Woman has important advice for anyone who worries about people they love dying
A contemplation schoolteacher has handed some advice on what to do if you have a fear of losing your loved bones
A woman has handed some enough precious advice for anyone who worries about their loved bones
passing.
If you’ve clicked on this composition also the study has presumably entered your mind further than formerly.
The idea of losing someone you watch about can be veritably inviting.
There is frequently a feeling of helplessness attached, which could lead to internal health issues.
still, Emily Kessler says she’s then to help you worry less.
The pukka contemplation schoolteacher and breathwork facilitator, who promotes a positive mindset across her social media runners, might have some important- demanded advice you need to hear.
Taking to TikTok(@emilymeditates), the life trainer was asked if she ever worries about’ the people you love dying’.
Replying in a videotape, she said” If you constantly worry about people in your life dying or people who are special to you, dying, this videotape is for you.
” So I do a lot of content about fussing and how we can retrain our minds from solicitude to anticipate good effects and be agitated about effects.
” And so I get this question a lot about someone dying.
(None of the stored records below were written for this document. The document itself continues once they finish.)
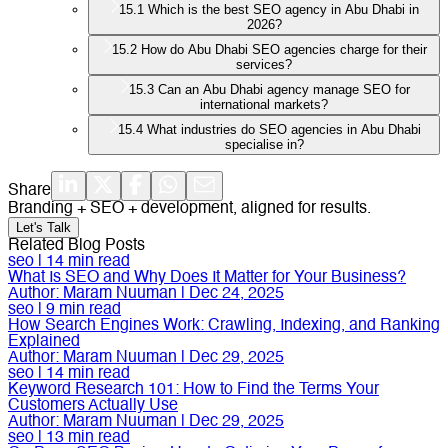
15.1
Which is the best SEO agency in Abu Dhabi in
2026?
15.2
How do Abu Dhabi SEO agencies charge for their
services?
15.3
Can an Abu Dhabi agency manage SEO for
international markets?
15.4
What industries do SEO agencies in Abu Dhabi
specialise in?
Share
Branding + SEO + development, aligned for results.
Let's Talk
Related Blog Posts
seo
|
14
min read
What Is SEO and Why Does It Matter for Your Business?
Author:
Maram Nuuman
|
Dec 24, 2025
seo
|
9
min read
How Search Engines Work: Crawling, Indexing, and Ranking
Explained
Author:
Maram Nuuman
|
Dec 29, 2025
seo
|
14
min read
Keyword Research 101: How to Find the Terms Your
Customers Actually Use
Author:
Maram Nuuman
|
Dec 29, 2025
seo
|
13
min read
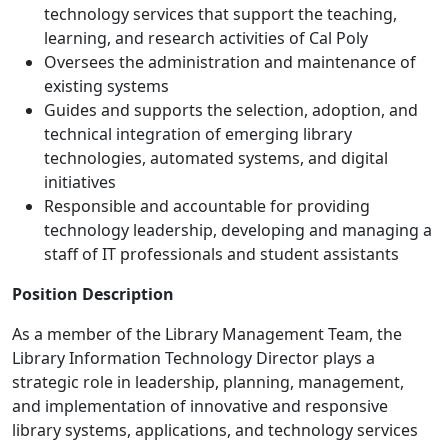
technology services that support the teaching,
learning, and research activities of Cal Poly
Oversees the administration and maintenance of
existing systems
Guides and supports the selection, adoption, and
technical integration of emerging library
technologies, automated systems, and digital
initiatives
Responsible and accountable for providing
technology leadership, developing and managing a
staff of IT professionals and student assistants
Position Description
As a member of the Library Management Team, the
Library Information Technology Director plays a
strategic role in leadership, planning, management,
and implementation of innovative and responsive
library systems, applications, and technology services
This is an ineluctability, right?
” Like people die. This is just a fact of life.
” And what I always say is that rather of fussing about someone dying, be with them while they are alive.
” Spend time, invest in that relationship, do effects together that bring you both joy, work on the wholeness of that relationship and appreciating them and being thankful for them in every moment.
” Because this is the only thing we’ve control over. We do not have control over when or how anyone in our life dies.
” We only have control over the relationship right now in the present moment.”
People opened up about their own gests in the commentary, as one wrote” My therapist used to hold my hand and continually tell me that grieving them while they’re still alive isn’t going to make grieving them when they’re gone any lightly. Enjoy them while they’re alive.”
” And so I get this question a lot about someone dying. This is an ineluctability, right?
” Like people die. This is just a fact of life.
” And what I always say is that rather of fussing about someone dying, be with them while they are alive.
” Spend time, invest in that relationship, do effects together that bring you both joy, work on the wholeness of that relationship and appreciating them and being thankful for them in every moment.
” Because this is the only thing we’ve control over. We do not have control over when or how anyone in our life dies.
” We only have control over the relationship right now in the present moment.”
People opened up about their own gests in the commentary, as one wrote” My therapist used to hold my hand and continually tell me that grieving them while they’re still alive isn’t going to make grieving them when they’re gone any lightly. Enjoy them while they’re alive.”
” I legal cry because I miss my parents while they’re happy and healthy 3 bases from me. I suppose I worry because I don’t suppose I’ll be suitable to recover from their ineluctable d3@ths. It gets inviting,” a alternate penned.
While a third added” Allowing of my mama dying occasionally takes over my entire day and I’m just firmed with fear over it. I’ve my own mate and family, but still have no idea what my life would look like without her.”
still, the crusade Against Living Miserably( CALM) is there to support you, If you are passing distressing studies and passions. They are open from 5 pm – night, 365 days a time. Their public number is 0800 58 58 58 and they also have a webchat service if you are not comfortable talking on the phone.
If you have experienced a bereavement and would like to speak with someone in confidence, contact Cruse Bereavement Care via their national helpline on 0808 808 1677.